GCP Container Engine recently released the ability to have your clusters automatically upgrade and repair. We have disabled both of these options to provide more control over when the upgrades happen. The upgrades themselves are easy to do, but we have noticed a few minutes of intermittent downtime during the upgrade process so we like to do it during the early hours (GMT) to reduce the impact the upgrade has on our clients.

Within the container cluster there are node pools, that you can easily find within the GCP console. A new feature can also be seen here which is ‘Autoscaling’, but currently, this is considered to be still in beta and does not yet provide the optimum number of nodes so we have it turned off for the time being until the bugs are ironed out.

Cluster setup is dependent on your requirements, so the spec of your cluster and its nodes will differ dependent on your clients needs and what you are hosting (traffic, type of application, etc.). Clusters are useless without services and deployments, which allow you to create external services such as a web service, or internal services such as Memcached that are used by your other services and deployments. We created services for ‘web’, Redis and Memcached.

The Memcached service is a step forward for us, as with our previous infrastructure we had one instance in Compute Engine running Memcached to service all of our websites.

With the move to Kubernetes, each website has its own Memcached service, improving resilience and delivering a robust solution for our clients. Since the move to Kubernetes, we have not had any issues with any of the Memcached services, whereas on the previous infrastructure it was a regular occurrence (mainly running out of memory).

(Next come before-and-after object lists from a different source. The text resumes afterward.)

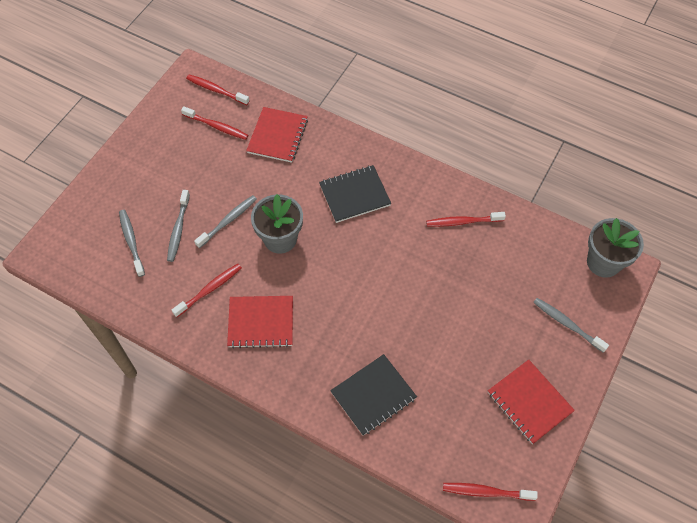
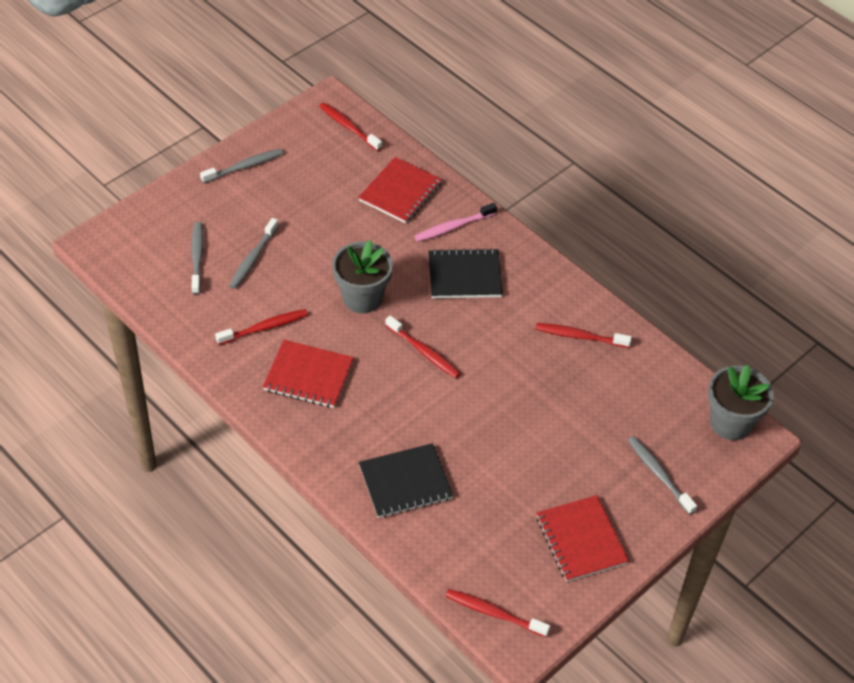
camera: 15 degrees right, 10 degrees down
red toothbrush [181,106,248,140] -> red toothbrush moved to [385,315,461,378]
grey toothbrush [194,195,257,248] -> grey toothbrush moved to [200,149,283,183]
none -> pink toothbrush [414,203,497,242]

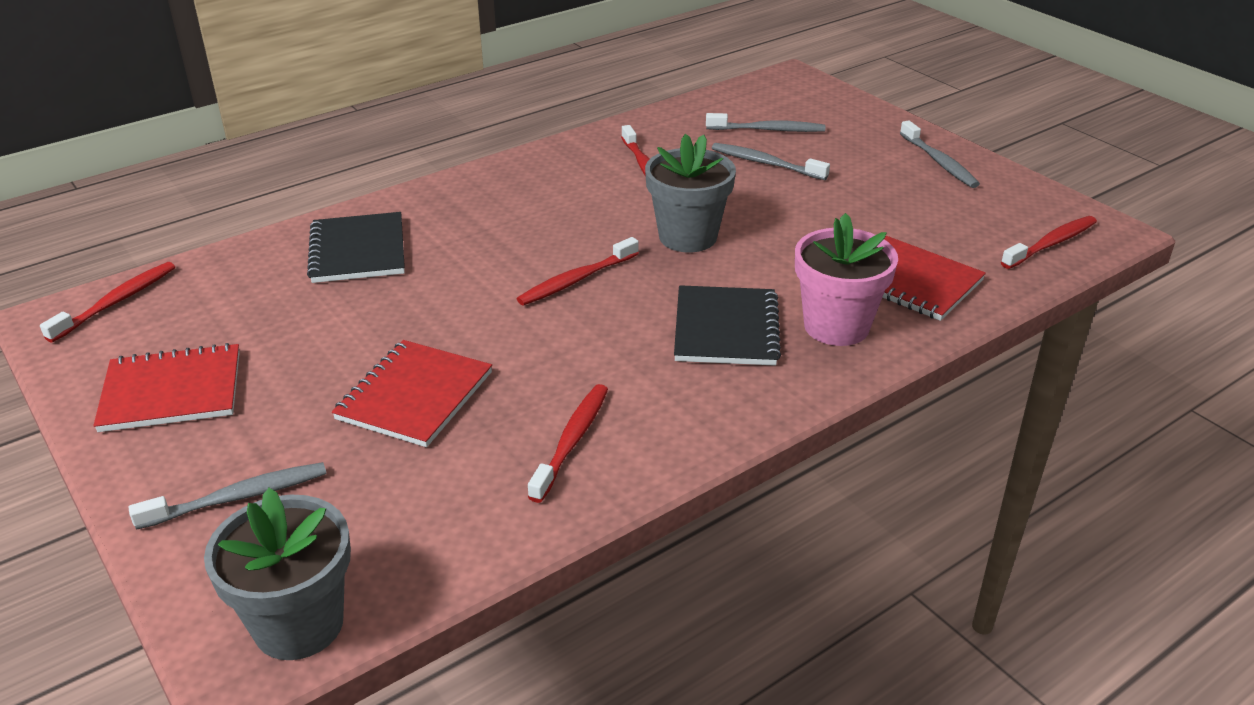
camera: 100 degrees right, 15 degrees down
red notebook [263,340,354,408] -> red notebook moved to [332,340,492,447]
pink toothbrush [414,203,497,242] -> pink flower pot [795,213,898,346]

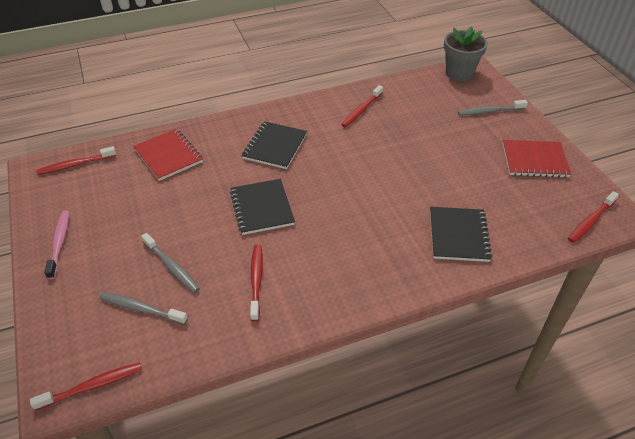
camera: 165 degrees left, 10 degrees up
red notebook [332,340,492,447] -> none
red toothbrush [517,237,639,306] -> red toothbrush moved to [30,362,142,411]
grey flower pot [645,134,736,252] -> black notebook [230,179,295,235]
pink flower pot [795,213,898,346] -> none
grey toothbrush [900,120,980,188] -> pink toothbrush [44,210,69,279]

One usual area of concern is the deployment process, but with Kubernetes we have seen a big improvement. We create images that are pushed to a GCP bucket and then used by the containers. The image is the environment for each website including all Apache configuration and SSL certification, and the application itself. This has meant that the deployment and rollback processes are a case of swapping out the image tag version that is currently being used by the containers.

Kubernetes will then fan down the old deployments that used the old image and fan up the new deployments that use the new image. This removes the potential for users to see an issue and instead acts as a seamless switch between two versions of the application you’re deploying.

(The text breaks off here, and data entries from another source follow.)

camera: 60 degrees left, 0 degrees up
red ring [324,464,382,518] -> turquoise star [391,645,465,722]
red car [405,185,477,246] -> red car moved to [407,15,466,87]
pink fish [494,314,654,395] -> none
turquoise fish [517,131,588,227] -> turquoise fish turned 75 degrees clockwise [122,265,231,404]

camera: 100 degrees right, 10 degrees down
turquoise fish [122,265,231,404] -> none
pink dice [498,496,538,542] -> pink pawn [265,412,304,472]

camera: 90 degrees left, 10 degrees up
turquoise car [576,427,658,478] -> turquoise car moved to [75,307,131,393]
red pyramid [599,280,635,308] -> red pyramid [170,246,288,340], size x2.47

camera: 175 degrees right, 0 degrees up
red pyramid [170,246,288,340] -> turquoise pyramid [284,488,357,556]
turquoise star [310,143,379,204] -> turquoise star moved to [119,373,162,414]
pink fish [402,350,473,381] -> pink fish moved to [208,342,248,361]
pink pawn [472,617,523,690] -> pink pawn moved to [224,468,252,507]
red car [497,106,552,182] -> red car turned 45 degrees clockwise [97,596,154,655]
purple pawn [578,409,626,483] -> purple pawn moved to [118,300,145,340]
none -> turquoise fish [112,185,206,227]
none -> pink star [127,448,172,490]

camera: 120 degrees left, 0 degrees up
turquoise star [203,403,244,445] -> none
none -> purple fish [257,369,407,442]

Although Kubernetes has given us the opportunity to improve our infrastructure, it had numerous dependencies on other technology to allow us to actually do the migration.

We utilise docker heavily to build the server environment based on alpine packages, setting up the Apache/NGINX web service and configuration files that have numerous environment settings that our front-end applications use. The use of docker also provides a stable, production-like environment in which our development team can work on in all scenarios but on their local machines.

With the migration to Kubernetes we upgraded our front-end application to PHP 7, and have seen marginal performance improvements as a result. Add NGINX into the mix and you start to make a bigger performance improvement collectively. With NGINX we have seen average server connection time go up a little, average page download time half but no difference in the average server response time. From this you can determine that the end user will see a benefit and with every upgrade and every change in technology we put the end user first, to ensure we are delivering the most performant solution possible.

Final thoughts

As a whole, we’ve definitely had a successful migration to Kubernetes. The process has delivered a better service to our clients and as developers we have more trust in the infrastructure. Developments that have occurred since the migration have been easier, such as the migration from apache to NGINX and moving towards HTTP/2 and HTTPS across all of our websites. We’re only six months into this journey with Kubernetes, and as it continues to develop we are expecting to be delivering an even better omnichannel eCommerce solution to our clients.